Fig. 8. Schematic of possible therapeutic targets for AEOL 10150 in CEES-induced skin injury pathways identified in our studies.

Fig. 8

The catalytic antioxidant AEOL 10150 attenuates downstream processes associated with sulfur mustard analog (CEES) macromolecule alkylation resulting in diminished oxidative stress, DNA damage, inflammation, and skin injury.

Treatment with AEOL 10150 (5 mg/kg) 1 h after CEES exposure caused a significant reversal in CEES-induced lung injury [25]. In addition it's combined treatment (subcutaneous plus nasal delivery) 1 h after CEES exposure caused decreased olfactory epithelial injury rats [26]. With use based on these reports, pharmacokinetic study in SKH-1 mice skin showed higher of AEOL 10150 up to 2 h after its combined (subcutaneous, 5 mg/kg+topical) treatment as compared with only its subcutaneous treatment 1 h post-CEES exposure. Since AEOL 10150 levels in the skin following its combined treatment substantially decreased after 4 h of treatment, AEOL 10150 treatment 1 h after of CEES exposure was repeated every 4 h thereafter for 12 h total. Our earlier studies have shown that CEES-induced oxidative stress leading to oxidative DNA damage could play a key role in CEES-related inflammatory response and dermal injury in SKH-1 mice [17, 18]. Consistent with these reports, present studies show that treatment with the antioxidant AEOL 10150 caused a reversal in CEES-induced skin bi-fold thickness and MPO activity (indicating neutrophil infiltration and an inflammatory response) and oxidative DNA damage (Fig. 8). Since the infiltration of neutrophils could cause a further increase in ROS generation in the tissue leading to increased oxidative stress and more damage including lipid peroxidation, AEOL 10150 effect on reversal of CEES-induced MPO activity may be driving some of the observed reduction in CEES-induced skin injury. Increase in the vesicant-induced ROS generation following increase in inflammatory cells could be triggered via host defense mechanisms including inflammatory cytokines and chemokines, which are reported to increase following vesicant exposure and could be a potential target for catalytic antioxidant therapy. Similar to this study, our earlier reported study where GSH was given 1 h before CEES exposure also protected mice against CEES-induced increase in skin bi-fold and epidermal thickness, apoptotic cell death, and MPO activity (12). This again suggests that AEOL 10150 treatment could also have caused a reversal in CEES-induced decrease in GSH levels in mouse skin. This study is in agreement with previous report where AEOL 10150 treatment reversed lung injury, inflammation and oxidative stress, indicating its effect in reversing skin and lung injuries with CEES [25].

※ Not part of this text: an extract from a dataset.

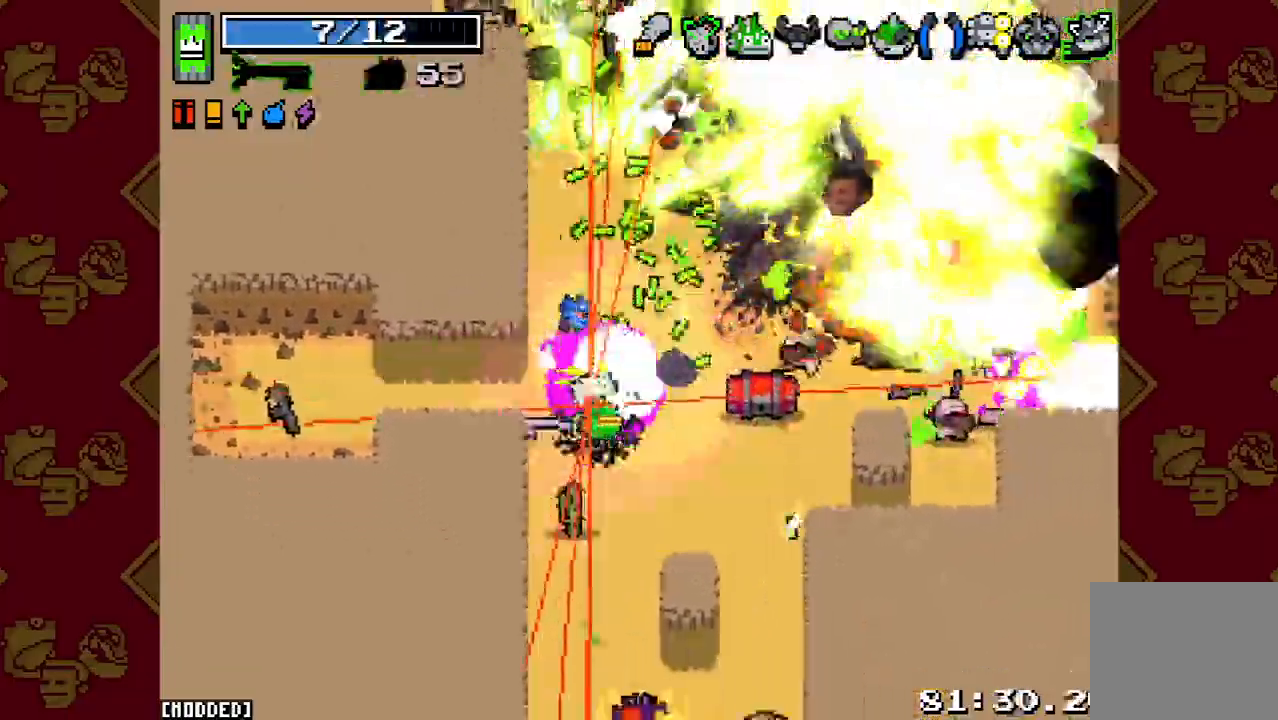
{"buttons": [], "left_stick": "down-right", "right_stick": "up-right", "button_events": [[33, "L1", "up"], [133, "R2", "down"], [267, "R2", "up"], [333, "R2", "down"], [400, "L1", "down"], [433, "R2", "up"], [500, "L1", "up"]]}
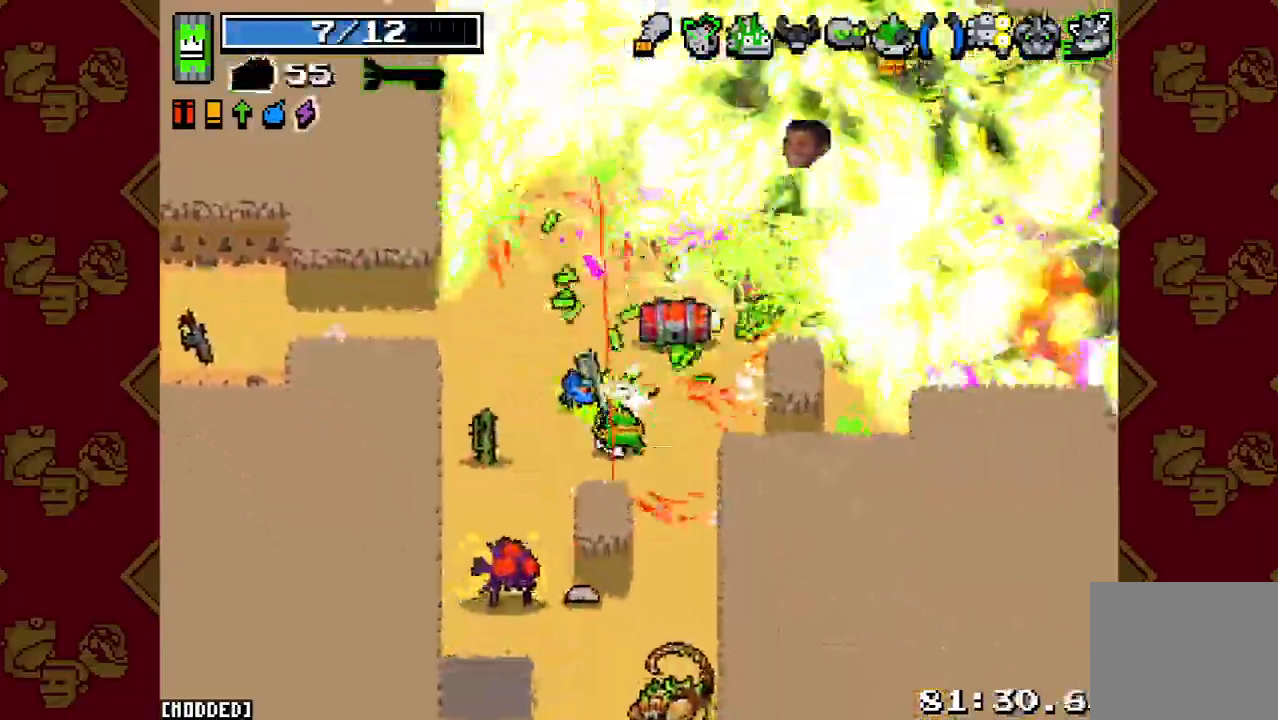
{"buttons": ["L1"], "left_stick": "down-right", "right_stick": "up-right", "button_events": [[33, "R2", "down"], [133, "R2", "up"], [200, "R2", "down"], [300, "R2", "up"], [400, "R2", "down"], [500, "L1", "down"], [500, "R2", "up"]]}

AEOL 10150 is an antioxidant metalloporphyrin that scavenges hydrogen peroxide, superoxide, peroxynitrite and lipid peroxides [21, 35-37]. Our earlier studies have reported a CEES-induced O2 increase and lipid peroxidation, which could be due to depletion of antioxidant thiols like GSH, both of which could contribute to the reported CEES-induced oxidative DNA damage [10, 17, 18]. In addition, vesicating agents could react with cellular reductases causing changes in electron transfer and increased free radical production [38]. AEOL 10150 could directly scavenge oxidants or increase GSH levels to ameliorate the oxidative stress-related DNA damage and lipid peroxidation, which could be the reason for the reduction in CEES-induced increase in cytotoxicity, skin inflammation and microvesication seen in this study (Fig. 8). However, ROS may not be the only cause of CEES-induced skin inflammation and vesication [10, 17], which is also indicated by this study as AEOL 10150 almost completely suppressed CEES-induced cellular and mitochondrial ROS; however, did not comparatively reverse DNA damage and cell death. Therefore, apart from scavenging ROS there could be other mechanisms involved by which AEOL 10150 could ameliorate these toxic effects. Hence, further studies are needed to further explore the mechanisms of action of AEOL 10150 in reversing vesicant-induced skin injuries. Metalloporphyrins have been shown to have multiple mechanisms of action in complex biological systems. The decreased formation of ROS and protection of cellular macromolecules can occur through both direct and indirect actions of the metalloporphyrin on ROS formation and scavenging which have been recently reviewed [39]. Further determination of the pathways, especially related to oxidative stress, that are involved in the AEOL 10150-related efficacy in ameliorating vesicating agents-induced skin injuries will be of importance for optimizing its treatment alone or in combination with other agents.

Conclusions

Overall, the results here demonstrate the therapeutic potential of catalytic antioxidant AEOL 10150 in the rescue of CEES-induced cytotoxicity, skin injury, inflammation, and oxidative stress. This study further supports the testing and optimization of AEOL 10150 in skin injury models with the primary vesicating agents NM and SM.

Highlights.

  • The sulfur mustard analog CEES is a skin vesicant that produces oxidative stress.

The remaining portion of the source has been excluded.